◆ **Task details**: Rewrite each of the items below, substituting "distance" for every "dist" and keeping everything else the same.

## Start

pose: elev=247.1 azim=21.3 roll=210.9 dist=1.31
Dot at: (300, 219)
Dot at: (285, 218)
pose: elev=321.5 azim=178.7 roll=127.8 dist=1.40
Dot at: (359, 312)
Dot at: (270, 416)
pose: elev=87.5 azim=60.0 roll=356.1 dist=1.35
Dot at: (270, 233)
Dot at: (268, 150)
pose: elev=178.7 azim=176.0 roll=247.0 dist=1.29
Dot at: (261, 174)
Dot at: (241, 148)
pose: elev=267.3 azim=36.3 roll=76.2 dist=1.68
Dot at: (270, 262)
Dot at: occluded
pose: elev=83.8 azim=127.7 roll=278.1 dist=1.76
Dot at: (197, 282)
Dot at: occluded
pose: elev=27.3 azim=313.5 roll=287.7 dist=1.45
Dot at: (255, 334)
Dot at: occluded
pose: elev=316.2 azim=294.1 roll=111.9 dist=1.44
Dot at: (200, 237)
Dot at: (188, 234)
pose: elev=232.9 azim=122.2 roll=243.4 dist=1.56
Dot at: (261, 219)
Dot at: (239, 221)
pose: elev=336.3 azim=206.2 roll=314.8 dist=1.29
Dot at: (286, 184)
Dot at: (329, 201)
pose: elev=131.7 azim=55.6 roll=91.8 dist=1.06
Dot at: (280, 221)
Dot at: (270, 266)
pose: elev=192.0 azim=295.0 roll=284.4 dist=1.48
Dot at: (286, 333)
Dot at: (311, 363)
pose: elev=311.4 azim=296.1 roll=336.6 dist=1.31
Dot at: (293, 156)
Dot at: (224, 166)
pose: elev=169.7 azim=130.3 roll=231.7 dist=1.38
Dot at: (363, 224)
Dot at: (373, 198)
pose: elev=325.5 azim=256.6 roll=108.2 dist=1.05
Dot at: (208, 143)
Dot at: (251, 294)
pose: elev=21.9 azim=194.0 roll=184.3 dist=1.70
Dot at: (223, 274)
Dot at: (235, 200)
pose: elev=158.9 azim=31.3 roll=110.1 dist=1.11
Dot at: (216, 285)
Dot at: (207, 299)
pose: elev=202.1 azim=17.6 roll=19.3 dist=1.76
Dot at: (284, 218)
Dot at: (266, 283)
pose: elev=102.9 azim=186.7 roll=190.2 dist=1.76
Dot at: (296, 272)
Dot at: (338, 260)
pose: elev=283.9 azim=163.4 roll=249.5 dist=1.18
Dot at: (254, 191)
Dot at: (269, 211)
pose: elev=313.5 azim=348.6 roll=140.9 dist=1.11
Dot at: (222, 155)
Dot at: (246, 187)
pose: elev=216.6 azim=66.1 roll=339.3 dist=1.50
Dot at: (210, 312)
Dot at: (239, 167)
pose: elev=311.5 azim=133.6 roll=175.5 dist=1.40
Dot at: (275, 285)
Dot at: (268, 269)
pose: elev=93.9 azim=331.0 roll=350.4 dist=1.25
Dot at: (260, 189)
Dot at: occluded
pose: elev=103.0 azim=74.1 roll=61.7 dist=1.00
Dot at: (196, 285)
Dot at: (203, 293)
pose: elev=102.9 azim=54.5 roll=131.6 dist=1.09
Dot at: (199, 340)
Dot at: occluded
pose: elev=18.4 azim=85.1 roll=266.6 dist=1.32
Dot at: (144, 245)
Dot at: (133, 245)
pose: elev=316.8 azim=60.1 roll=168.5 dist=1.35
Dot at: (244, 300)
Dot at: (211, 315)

## End

◆ **Final result**:
pose: elev=247.1 azim=21.3 roll=210.9 distance=1.31
Dot at: (300, 219)
Dot at: (285, 218)
pose: elev=321.5 azim=178.7 roll=127.8 distance=1.40
Dot at: (359, 312)
Dot at: (270, 416)
pose: elev=87.5 azim=60.0 roll=356.1 distance=1.35
Dot at: (270, 233)
Dot at: (268, 150)
pose: elev=178.7 azim=176.0 roll=247.0 distance=1.29
Dot at: (261, 174)
Dot at: (241, 148)
pose: elev=267.3 azim=36.3 roll=76.2 distance=1.68
Dot at: (270, 262)
Dot at: occluded
pose: elev=83.8 azim=127.7 roll=278.1 distance=1.76
Dot at: (197, 282)
Dot at: occluded
pose: elev=27.3 azim=313.5 roll=287.7 distance=1.45
Dot at: (255, 334)
Dot at: occluded
pose: elev=316.2 azim=294.1 roll=111.9 distance=1.44
Dot at: (200, 237)
Dot at: (188, 234)
pose: elev=232.9 azim=122.2 roll=243.4 distance=1.56
Dot at: (261, 219)
Dot at: (239, 221)
pose: elev=336.3 azim=206.2 roll=314.8 distance=1.29
Dot at: (286, 184)
Dot at: (329, 201)
pose: elev=131.7 azim=55.6 roll=91.8 distance=1.06
Dot at: (280, 221)
Dot at: (270, 266)
pose: elev=192.0 azim=295.0 roll=284.4 distance=1.48
Dot at: (286, 333)
Dot at: (311, 363)
pose: elev=311.4 azim=296.1 roll=336.6 distance=1.31
Dot at: (293, 156)
Dot at: (224, 166)
pose: elev=169.7 azim=130.3 roll=231.7 distance=1.38
Dot at: (363, 224)
Dot at: (373, 198)
pose: elev=325.5 azim=256.6 roll=108.2 distance=1.05
Dot at: (208, 143)
Dot at: (251, 294)
pose: elev=21.9 azim=194.0 roll=184.3 distance=1.70
Dot at: (223, 274)
Dot at: (235, 200)
pose: elev=158.9 azim=31.3 roll=110.1 distance=1.11
Dot at: (216, 285)
Dot at: (207, 299)
pose: elev=202.1 azim=17.6 roll=19.3 distance=1.76
Dot at: (284, 218)
Dot at: (266, 283)
pose: elev=102.9 azim=186.7 roll=190.2 distance=1.76
Dot at: (296, 272)
Dot at: (338, 260)
pose: elev=283.9 azim=163.4 roll=249.5 distance=1.18
Dot at: (254, 191)
Dot at: (269, 211)
pose: elev=313.5 azim=348.6 roll=140.9 distance=1.11
Dot at: (222, 155)
Dot at: (246, 187)
pose: elev=216.6 azim=66.1 roll=339.3 distance=1.50
Dot at: (210, 312)
Dot at: (239, 167)
pose: elev=311.5 azim=133.6 roll=175.5 distance=1.40
Dot at: (275, 285)
Dot at: (268, 269)
pose: elev=93.9 azim=331.0 roll=350.4 distance=1.25
Dot at: (260, 189)
Dot at: occluded
pose: elev=103.0 azim=74.1 roll=61.7 distance=1.00
Dot at: (196, 285)
Dot at: (203, 293)
pose: elev=102.9 azim=54.5 roll=131.6 distance=1.09
Dot at: (199, 340)
Dot at: occluded
pose: elev=18.4 azim=85.1 roll=266.6 distance=1.32
Dot at: (144, 245)
Dot at: (133, 245)
pose: elev=316.8 azim=60.1 roll=168.5 distance=1.35
Dot at: (244, 300)
Dot at: (211, 315)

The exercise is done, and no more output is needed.